* WHAT NEEDS TO BE DONE: Your answer must be an exact transcription of the data, with every picture omitted.
======== DATASET RECORDS
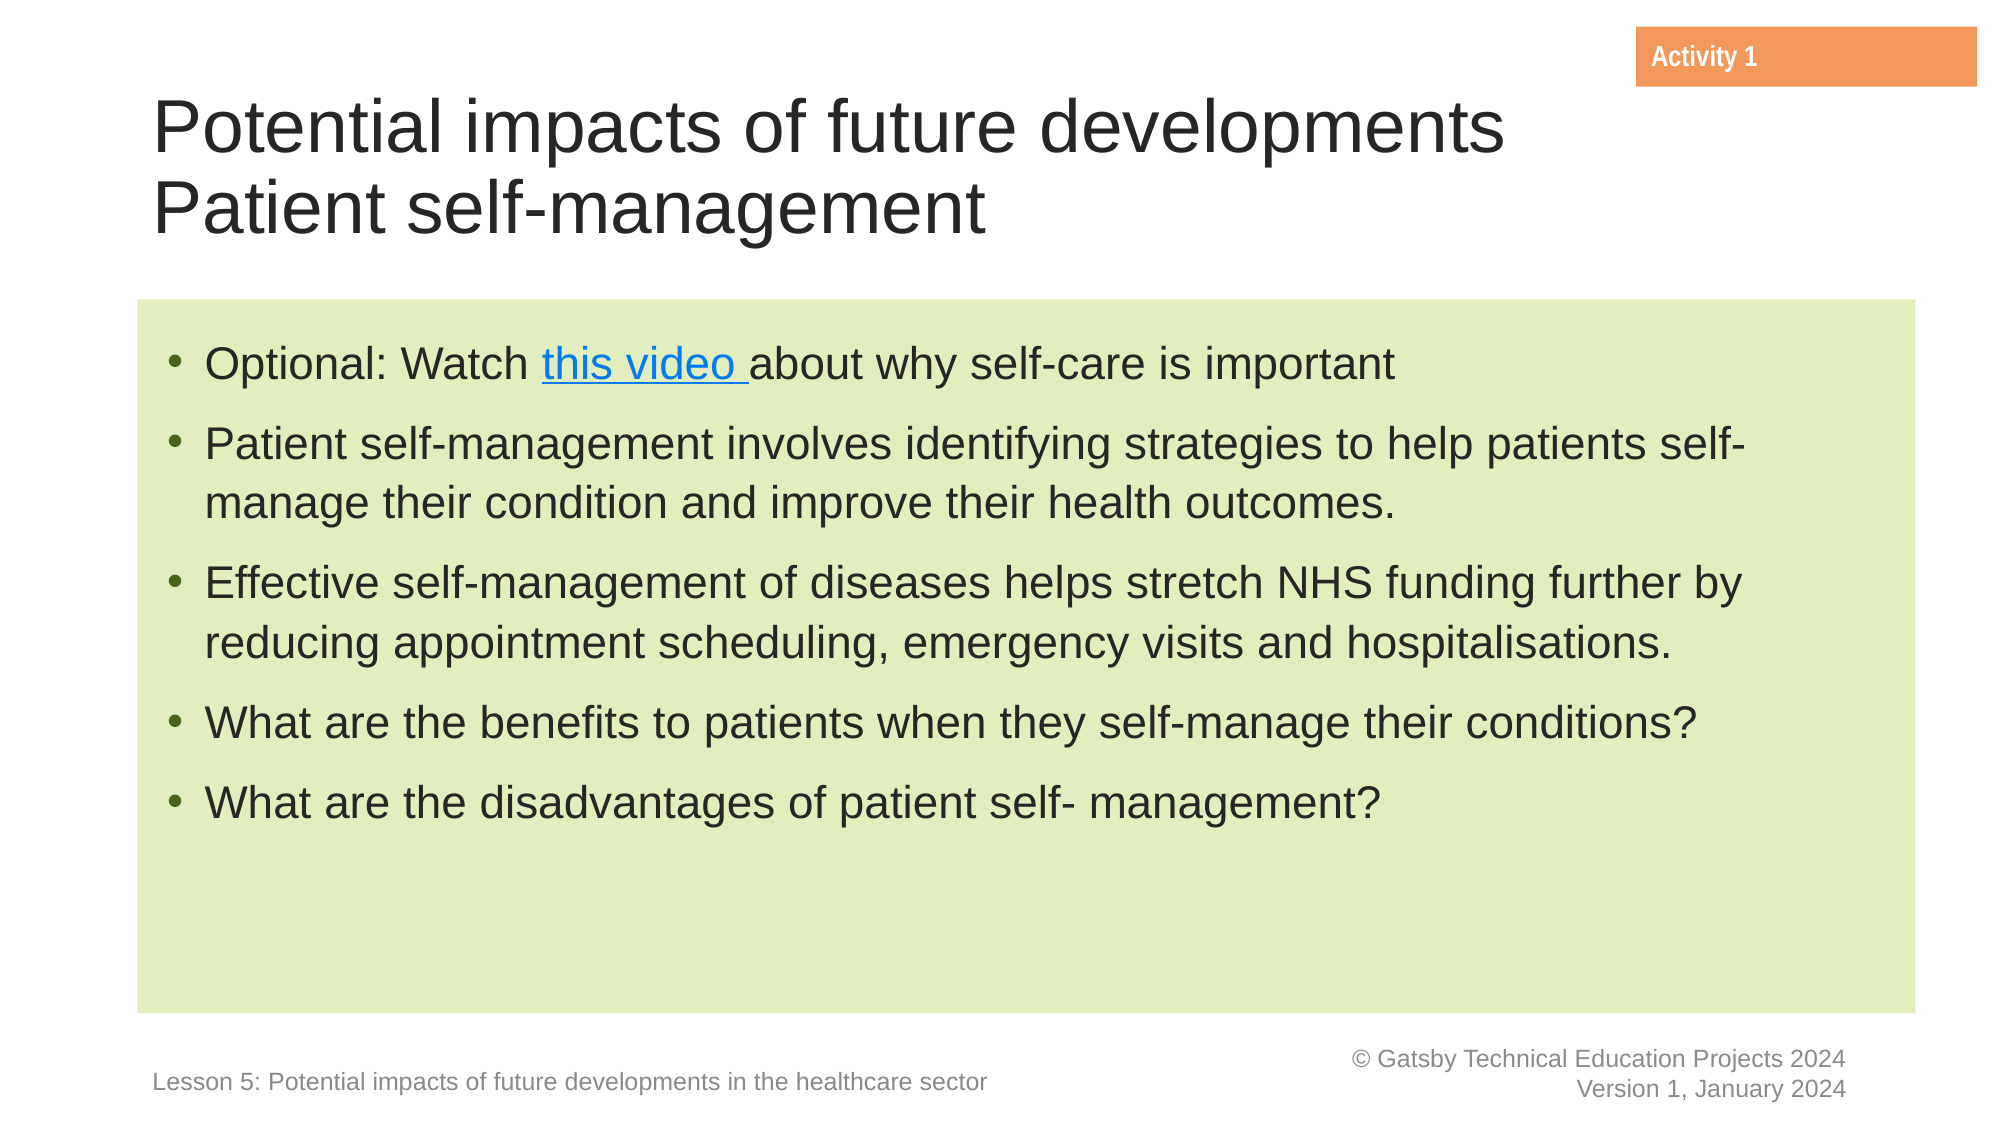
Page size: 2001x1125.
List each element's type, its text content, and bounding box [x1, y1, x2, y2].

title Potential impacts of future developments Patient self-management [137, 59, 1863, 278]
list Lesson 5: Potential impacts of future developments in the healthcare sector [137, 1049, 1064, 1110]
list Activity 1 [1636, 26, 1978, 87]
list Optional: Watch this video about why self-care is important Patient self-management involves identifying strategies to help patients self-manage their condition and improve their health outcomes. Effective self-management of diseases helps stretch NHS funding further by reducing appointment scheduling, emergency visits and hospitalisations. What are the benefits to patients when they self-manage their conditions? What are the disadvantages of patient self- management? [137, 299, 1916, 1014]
================
* TASK RESPONSE:
Page size: 2001x1125.
List each element's type, its text content, and bounding box [x1, y1, x2, y2].

title Potential impacts of future developments Patient self-management [137, 59, 1863, 278]
list Lesson 5: Potential impacts of future developments in the healthcare sector [137, 1049, 1064, 1110]
list Activity 1 [1636, 26, 1978, 87]
list Optional: Watch this video about why self-care is important Patient self-management involves identifying strategies to help patients self-manage their condition and improve their health outcomes. Effective self-management of diseases helps stretch NHS funding further by reducing appointment scheduling, emergency visits and hospitalisations. What are the benefits to patients when they self-manage their conditions? What are the disadvantages of patient self- management? [137, 299, 1916, 1014]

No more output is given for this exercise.